Gaiatos da aldeia
Paulo Almeida
31 / 03 / 2008
09:10
Já muitas vezes a tinha visto por ali, a assistir ao torpel de tantas crianças de um lado para o outro, num esforço maior que o que faziam para viver... A primeira vez que reparou, ficou com uma frase a meio, por descobrir que alguém mais escutava as asneiras que vociferava – as ‘indelicadezas’, passou a chamar-lhes desde então – e fez esquecer por aquela tarde de Domingo que estava a jogar por uma vitória. Desconcentrado, jogava apenas no intuito da admiração, da conquista de atenção... estava a “armar-se”, estava a “engatar” uma das poucas raparigas que perdeu um bocadinho de tempo a ver os jogos dos gaiatos. E repetiu-se por muitos Domingos aquele bocadinho de ritual, com sorrisos e palavras, com aproximações e brincadeiras, e antes da primavera e das andorinhas, já estavam enamorados... e gostavam de estar e falar, todos os Domingos à tarde até ao tocar do sino da aldeia para a missa da tarde... e ela ia-se, com as velhotas daquele lugar, rezar a missa e ouvir o cura dizer-lhes que tinham de ser melhores. E entre a mãe e as tias, conseguia olhar para trás, num olhar de quem gosta do que acabou de viver e sentir, e num sorrir de esperança pelo Domingo seguinte. E no verão, quando vieram os festejos populares do padroeiro - com charanga e ladaínhas – e quando a aldeia se tornava cidade pelos muitos habitantes retornados sazonalmente, ele correu atrás dela no fim da tarde para espreitar a janela da catequese e dizer-lhe adeus, e roubar-lhe um sorriso envergonhado enquanto o sacristão o enxotava para não distrair a pequenada... Era malandro, o malandro, e ia para a missa só para a ver, e ofereceu-se para capinar o pequeno quintal do pai da cachopa, cheio de ervas, só para vê-la mais um bocadinho... sabia tão bem vê-la e ouvi-la e cheirá-la num aroma com que a mãe a perfumava por ser próprio de menina-senhora.

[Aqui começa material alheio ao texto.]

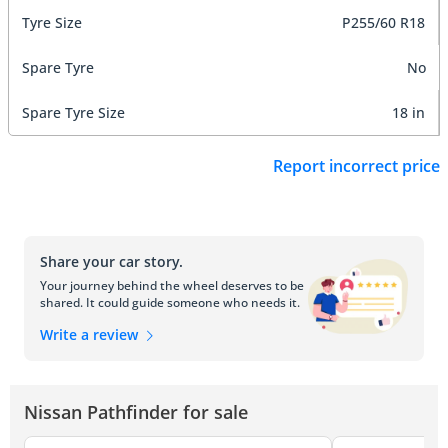
Tyre Size
P255/60 R18
Spare Tyre
No
Spare Tyre Size
18 in
Report incorrect price
Share your car story.
Your journey behind the wheel deserves to be
shared. It could guide someone who needs it.
Write a review
Nissan Pathfinder for sale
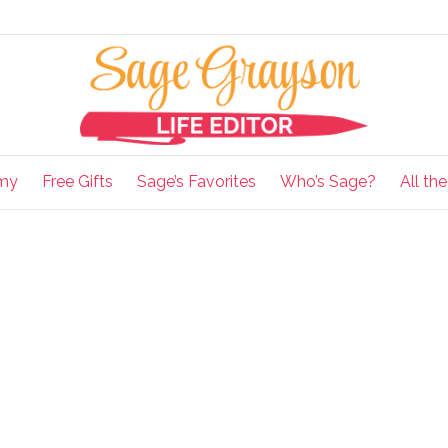
my
Free Gifts
Sage’s Favorites
Who’s Sage?
All th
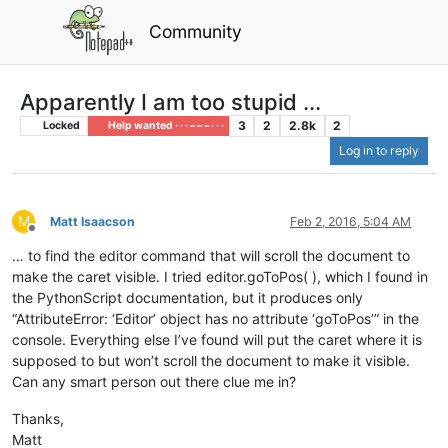
Community
Apparently I am too stupid ...
3
2
2.8k
2
Locked
Help wanted · · · – – – · · ·
Log in to reply
M
Matt Isaacson
Feb 2, 2016, 5:04 AM
Offline
… to find the editor command that will scroll the document to
make the caret visible. I tried editor.goToPos( ), which I found in
the PythonScript documentation, but it produces only
“AttributeError: ‘Editor’ object has no attribute ‘goToPos’” in the
console. Everything else I’ve found will put the caret where it is
supposed to but won’t scroll the document to make it visible.
Can any smart person out there clue me in?
Thanks,
Matt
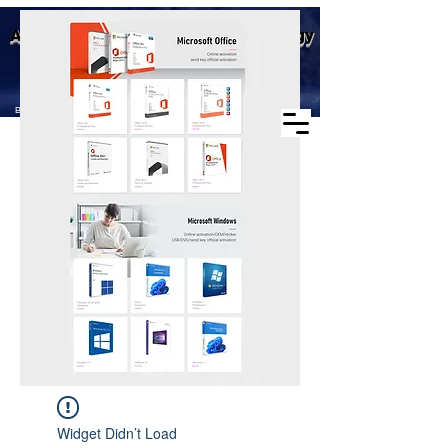
Business scope: Microsoft
Aike (Shenzhen) Industrial Technology
agent, windows agent sales,
office agent sales, other
Co., Ltd.
software agent wholesale
Business Scope：Antminer, Avalonminer,
Whatsminer, Goldshell, graphics card
Widget Didn’t Load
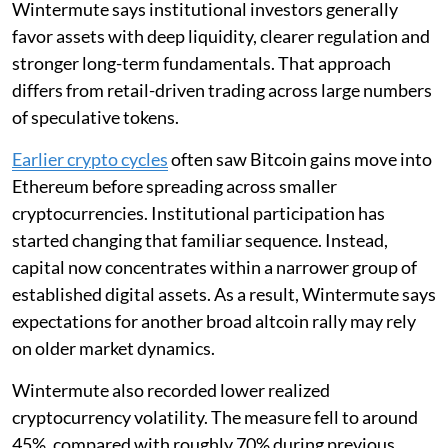
Wintermute says institutional investors generally
favor assets with deep liquidity, clearer regulation and
stronger long-term fundamentals. That approach
differs from retail-driven trading across large numbers
of speculative tokens.
Earlier crypto cycles
often saw Bitcoin gains move into
Ethereum before spreading across smaller
cryptocurrencies. Institutional participation has
started changing that familiar sequence. Instead,
capital now concentrates within a narrower group of
established digital assets. As a result, Wintermute says
expectations for another broad altcoin rally may rely
on older market dynamics.
Wintermute also recorded lower realized
cryptocurrency volatility. The measure fell to around
45%, compared with roughly 70% during previous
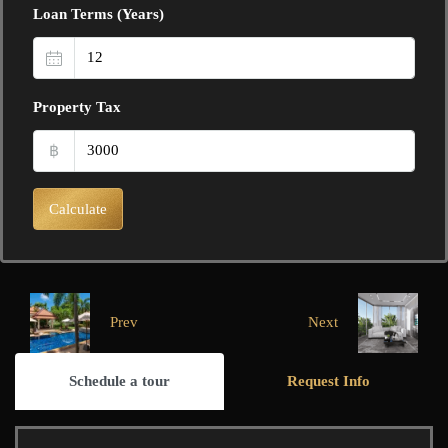
Loan Terms (Years)
Property Tax
฿
Calculate
Prev
Next
Schedule a tour
Request Info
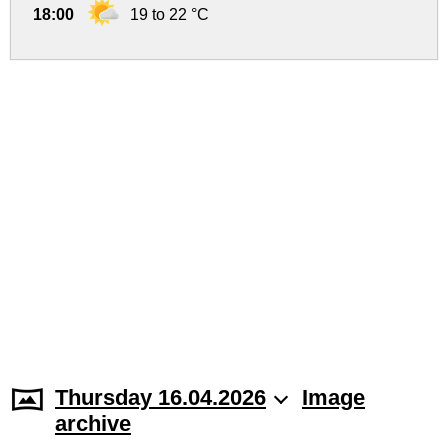
18:00
19 to 22 °C
Thursday 16.04.2026
Image
archive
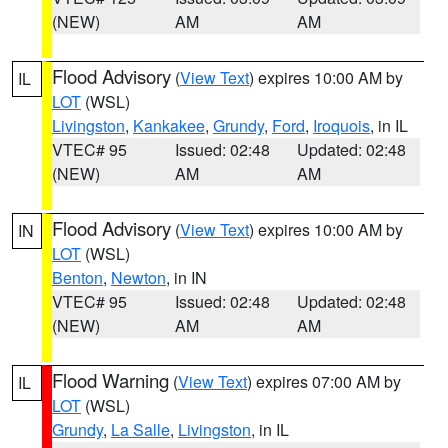
(NEW)
AM
AM
Flood Advisory
(
View Text
) expires 10:00 AM by
IL
LOT
(WSL)
Livingston
,
Kankakee
,
Grundy
,
Ford
,
Iroquois
, in IL
VTEC# 95
Issued: 02:48
Updated: 02:48
(NEW)
AM
AM
Flood Advisory
(
View Text
) expires 10:00 AM by
IN
LOT
(WSL)
Benton
,
Newton
, in IN
VTEC# 95
Issued: 02:48
Updated: 02:48
(NEW)
AM
AM
Flood Warning
(
View Text
) expires 07:00 AM by
IL
LOT
(WSL)
Grundy
,
La Salle
,
Livingston
, in IL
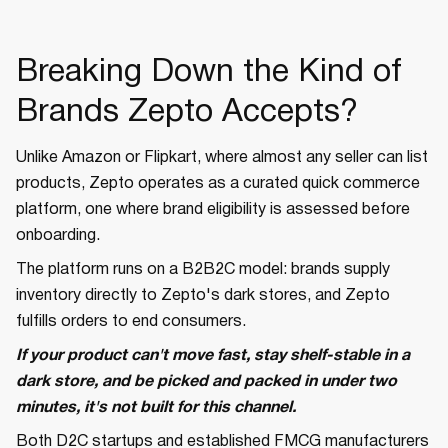
Breaking Down the Kind of
Brands Zepto Accepts?
Unlike Amazon or Flipkart, where almost any seller can list
products, Zepto operates as a curated quick commerce
platform, one where brand eligibility is assessed before
onboarding.
The platform runs on a B2B2C model: brands supply
inventory directly to Zepto's dark stores, and Zepto
fulfills orders to end consumers.
If your product can't move fast, stay shelf-stable in a
dark store, and be picked and packed in under two
minutes, it's not built for this channel.
Both D2C startups and established FMCG manufacturers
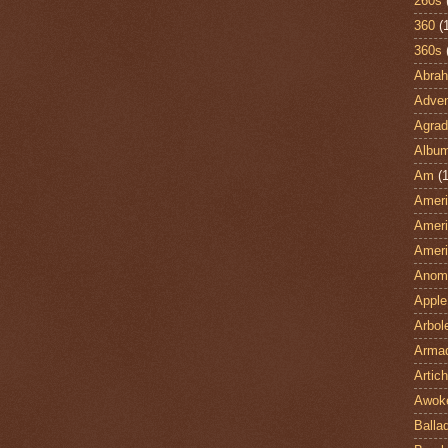
260s
360
(
360s
Abra
Adven
Agrad
Albu
Am
(1
Ameri
Ameri
Ameri
Anom
Apple
Arbol
Armad
Artic
Awok
Balla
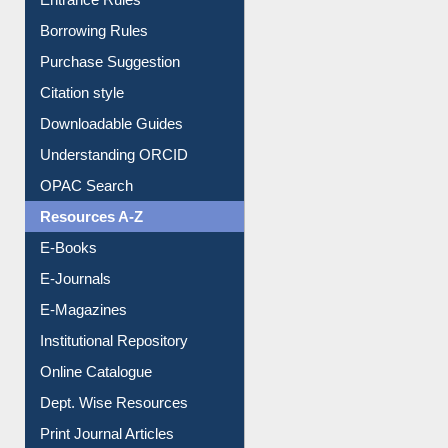
Entrance Rules
Borrowing Rules
Purchase Suggestion
Citation style
Downloadable Guides
Understanding ORCID
OPAC Search
Resources A-Z
E-Books
E-Journals
E-Magazines
Institutional Repository
Online Catalogue
Dept. Wise Resources
Print Journal Articles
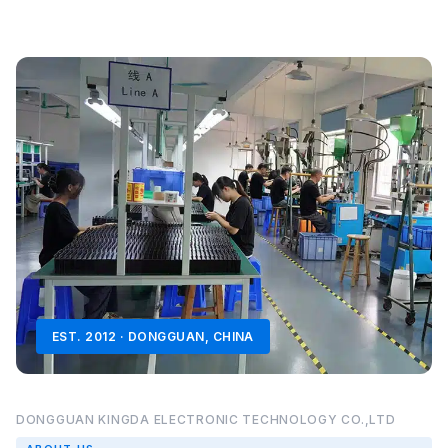
EST. 2012 · DONGGUAN, CHINA
DONGGUAN KINGDA ELECTRONIC TECHNOLOGY CO.,LTD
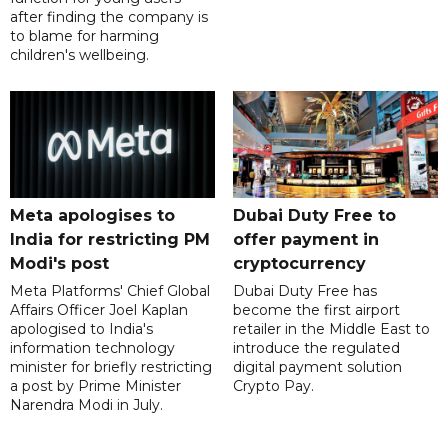
after finding the company is
to blame for harming
children's wellbeing.
Meta apologises to
Dubai Duty Free to
India for restricting PM
offer payment in
Modi's post
cryptocurrency
Meta Platforms' Chief Global
Dubai Duty Free has
Affairs Officer Joel Kaplan
become the first airport
apologised to India's
retailer in the Middle East to
information technology
introduce the regulated
minister for briefly restricting
digital payment solution
a post by Prime Minister
Crypto Pay.
Narendra Modi in July.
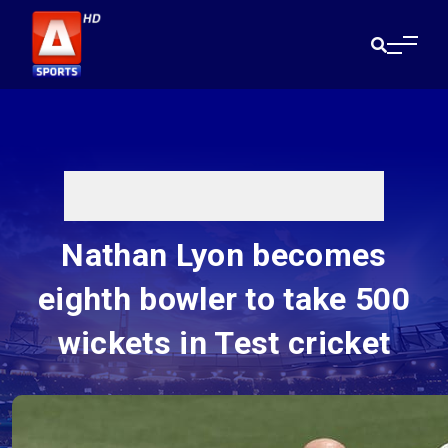
Nathan Lyon becomes
eighth bowler to take 500
wickets in Test cricket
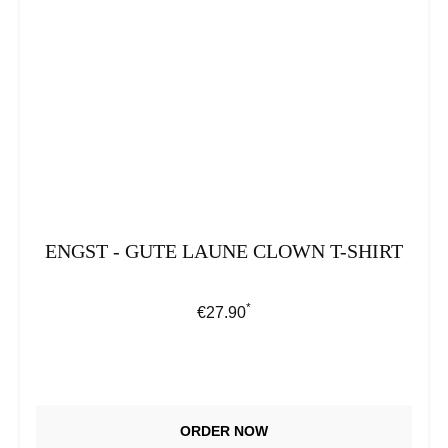
ENGST - GUTE LAUNE CLOWN T-SHIRT
*
Regular price:
€27.90
ORDER NOW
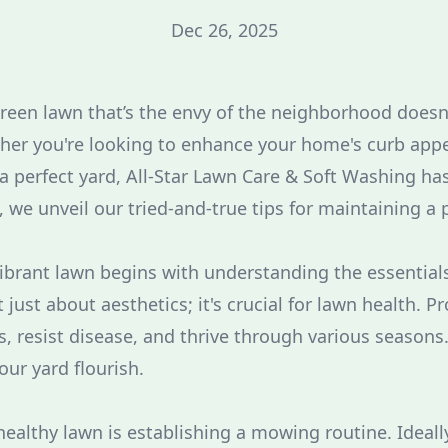
Dec 26, 2025
green lawn that’s the envy of the neighborhood doesn
er you're looking to enhance your home's curb appe
 a perfect yard, All-Star Lawn Care & Soft Washing ha
, we unveil our tried-and-true tips for maintaining a 
vibrant lawn begins with understanding the essential
just about aesthetics; it's crucial for lawn health. P
 resist disease, and thrive through various seasons. 
our yard flourish.
a healthy lawn is establishing a mowing routine. Idea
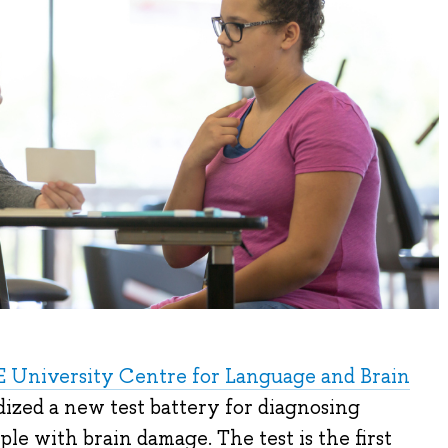
 University Centre for Language and Brain
ized a new test battery for diagnosing
le with brain damage. The test is the first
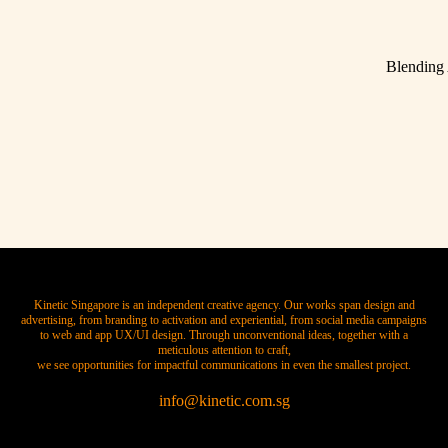
Blending
Kinetic Singapore is an independent creative agency. Our works span design and
advertising, from branding to activation and experiential, from social media campaigns
to web and app UX/UI design. Through unconventional ideas, together with a
meticulous attention to craft,
we see opportunities for impactful communications in even the smallest project.
info@kinetic.com.sg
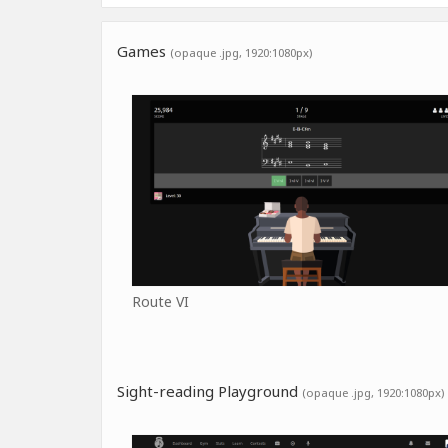
Games
(opaque .jpg, 1920:1080px)
Route VI
Sight-reading Playground
(opaque .jpg, 1920:1080px)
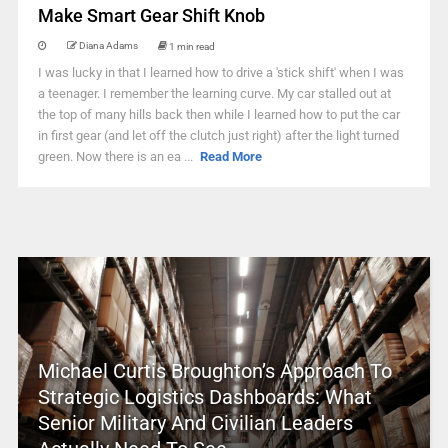
Make Smart Gear Shift Knob
Diana Adams
1 min read
I was lucky in that I learned how to drive a 'stick shift' when I was
a teenager. I remember the learning curve. My car stalled out at
the top of many hills back then while I learned how to put the car
in first gear (and let off the clutch just right) after the light turned
green. Now there is an ea ...
Read More
Michael Curtis Broughton’s Approach To
Strategic Logistics Dashboards: What
Senior Military And Civilian Leaders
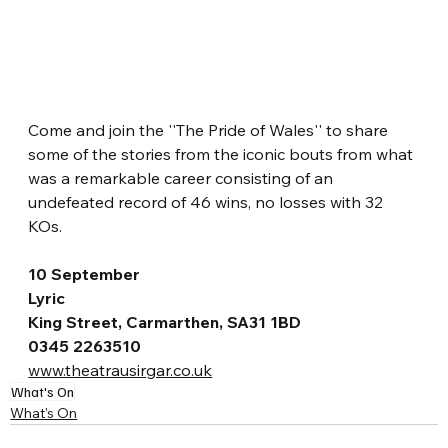
Come and join the ''The Pride of Wales'' to share 
some of the stories from the iconic bouts from what 
was a remarkable career consisting of an 
undefeated record of 46 wins, no losses with 32 
KOs.
10 September
Lyric
King Street, Carmarthen, SA31 1BD
0345 2263510
www.theatrausirgar.co.uk
What's On
What's On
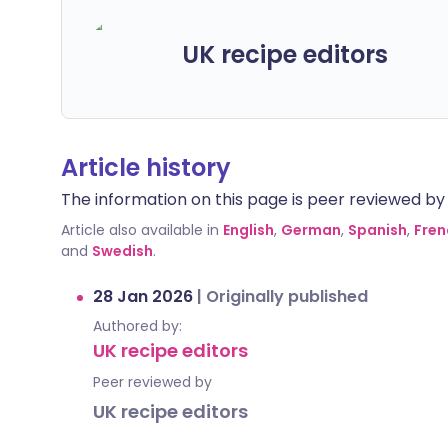
UK recipe editors
Article history
The information on this page is peer reviewed by qu
Article also available in
English
,
German
,
Spanish
,
Fren
and
Swedish
.
28 Jan 2026
|
Originally published
Authored by:
UK recipe editors
Peer reviewed by
UK recipe editors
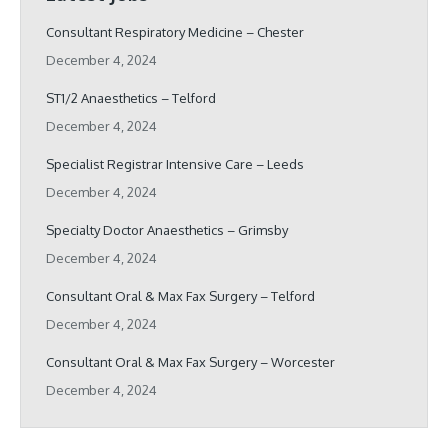
Consultant Respiratory Medicine – Chester
December 4, 2024
ST1/2 Anaesthetics – Telford
December 4, 2024
Specialist Registrar Intensive Care – Leeds
December 4, 2024
Specialty Doctor Anaesthetics – Grimsby
December 4, 2024
Consultant Oral & Max Fax Surgery – Telford
December 4, 2024
Consultant Oral & Max Fax Surgery – Worcester
December 4, 2024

E nos passeios pelas azinhagas em busca de flores de sardinheira, por serem mais coloridas, habituou-se a ver - e depois conheceu - o Fialho, velhote rezinza que passeava pelo seu pomar à procura de garotos nas árvores, não para os enxotar, mas antes para propor-lhes um negócio de “Levas as que quiseres para ti, desde que deixes em igual número para mim”. E quando se cruzou com o Fialho naquela tarde, na sesta, viu-lhe um livro no regaço e procurou-lhe:
-“Oohooa, que tens e de quem?” – gritou-lhe o bandalho ao aproximar-se...
- Um livro meu, e que é eu.
- Que diz?
- Escrevi eu, por isso diz-me. Manuscrevi a lembradura do que fui sendo, desde gaiato - menos que tu. Hoje é uma vida, e estava a chorá-la por isso decidi revisitá-lo...
E guardando a ideia, mudou o rumo
- Dá-me um quintal de maçãs?
- Tiradas do tronco, e com um quintal para mim ali na alcova do postigo.
E o pequeno lá foi servir-se e servir o amigo velho, e desandou à sua vida que era Domingo e a tarde trazia-lhe sorrisos. Foi a casa pedir um fiapo de papel à avó e correu para o campo, pronto para uns pontapés na bola e nas pedras, à espera da menina da pele clara que lhe prendia os sentimentos. E quando ela veio, ele chegou-se-lhe e ofereceu-lhe uma maçã, a mais suculenta de todas, polida pelo próprio na manga da casaca. E depois disse:
- Vou ser escritor, como o Nestor Fialho, o velho do Pomar! Começo agora mesmo a escrever as coisas da minha vida para coleccionar nas ideias – e rabiscou a primeira frase do seu livro e mostrou-lhe. E ela, corando, sorriu e deu-lhe um beijinho de fugida, e correu mais cedo que o sino para os degraus da capela. E ele voltou à jogatana, guardando no bolso a primeira memória do livro da sua vida.